The summons arrived quite as soon as it could have been looked for, and the next day there was as pretty a boat-procession on the still waters of the fiord as had ever before glided over its surface. Within the memory of man, no bride had been prettier—no crown more glittering—no bridegroom more happy—no chanting was ever more soothing than old Peder's—no clarionet better played than Oddo's—no bridesmaids more gay and kindly than Orga and Frolich. The neighbours were hearty in their cheers as the boats put off and the cheers were repeated from every settlement in the coves and on the heights of the fiord, and were again taken up by the echoes till the summer air seemed to be full of gladness.
To conclude, the bishop was punctual, and kindly in his welcome of Erica to the altar. He was also graciously pleased with Rolf's explanation that he had not ventured to bring a gift for so great a dignitary, but that he hoped the bishop would approve of his giving his humble offering to the church instead.
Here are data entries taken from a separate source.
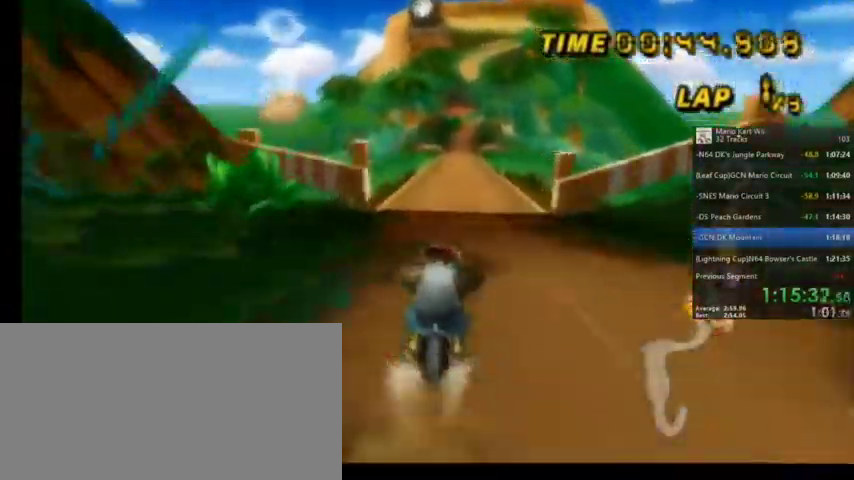
{"buttons": ["A"], "left_stick": "center", "right_stick": "center", "events": []}
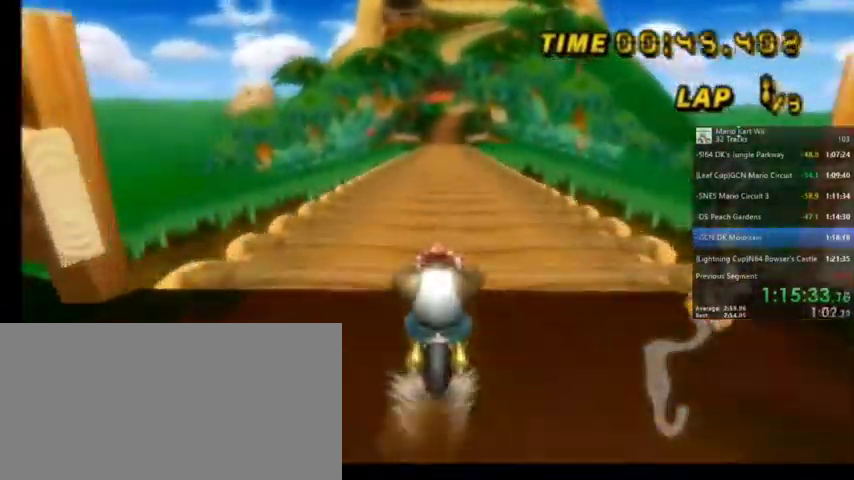
{"buttons": ["A"], "left_stick": "center", "right_stick": "center", "events": []}
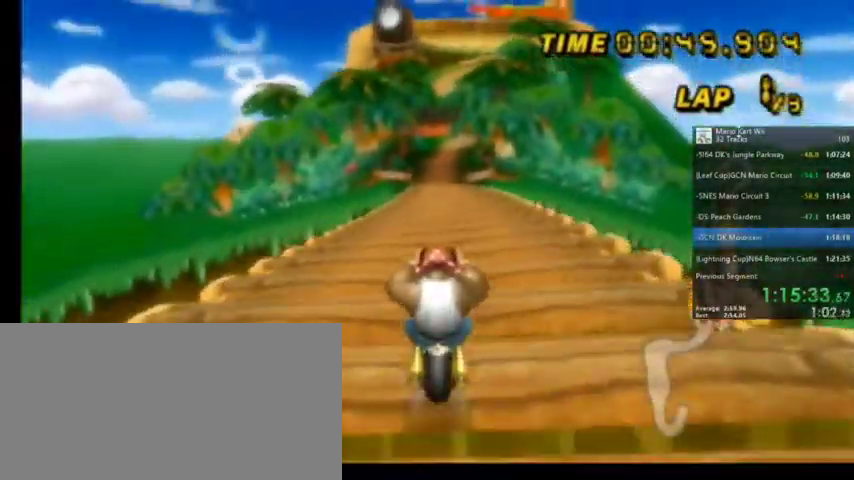
{"buttons": ["A", "DPAD_UP"], "left_stick": "center", "right_stick": "center", "events": [[233, "DPAD_UP", "down"], [400, "DPAD_UP", "up"], [433, "DPAD_UP", "down"]]}
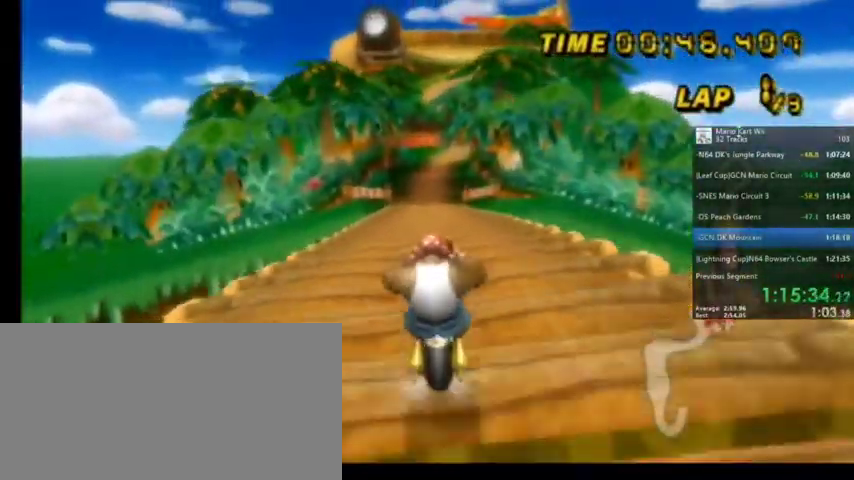
{"buttons": ["A", "DPAD_UP"], "left_stick": "center", "right_stick": "center", "events": [[34, "DPAD_UP", "up"], [100, "DPAD_UP", "down"], [200, "DPAD_UP", "up"], [501, "DPAD_UP", "down"]]}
The six sides of the new pulpit were nearly finished now, and Rolf desired to take upon himself the carving of the basement as his marriage-fee. As the bishop smiled approbation, M. Kollsen bowed acquiescence, and Rolf found himself in prospect of indoor work for some time to come.
Erica carried home in her heart, and kept there for ever, certain words of the Bishop's address which he uttered with his eye kindly fixed upon hers. "Go, and abide under the shadow of the Almighty. So shall you not be afraid for the terror by night, nor for the arrow that flieth by day, nor for the pestilence that walketh in darkness; nor for the destruction that wasteth at noon-day. When you shall have made the Lord your habitation, you shall not fear that evil may befall you, or that any plague shall come nigh your dwelling. Go, and peace be on your house!"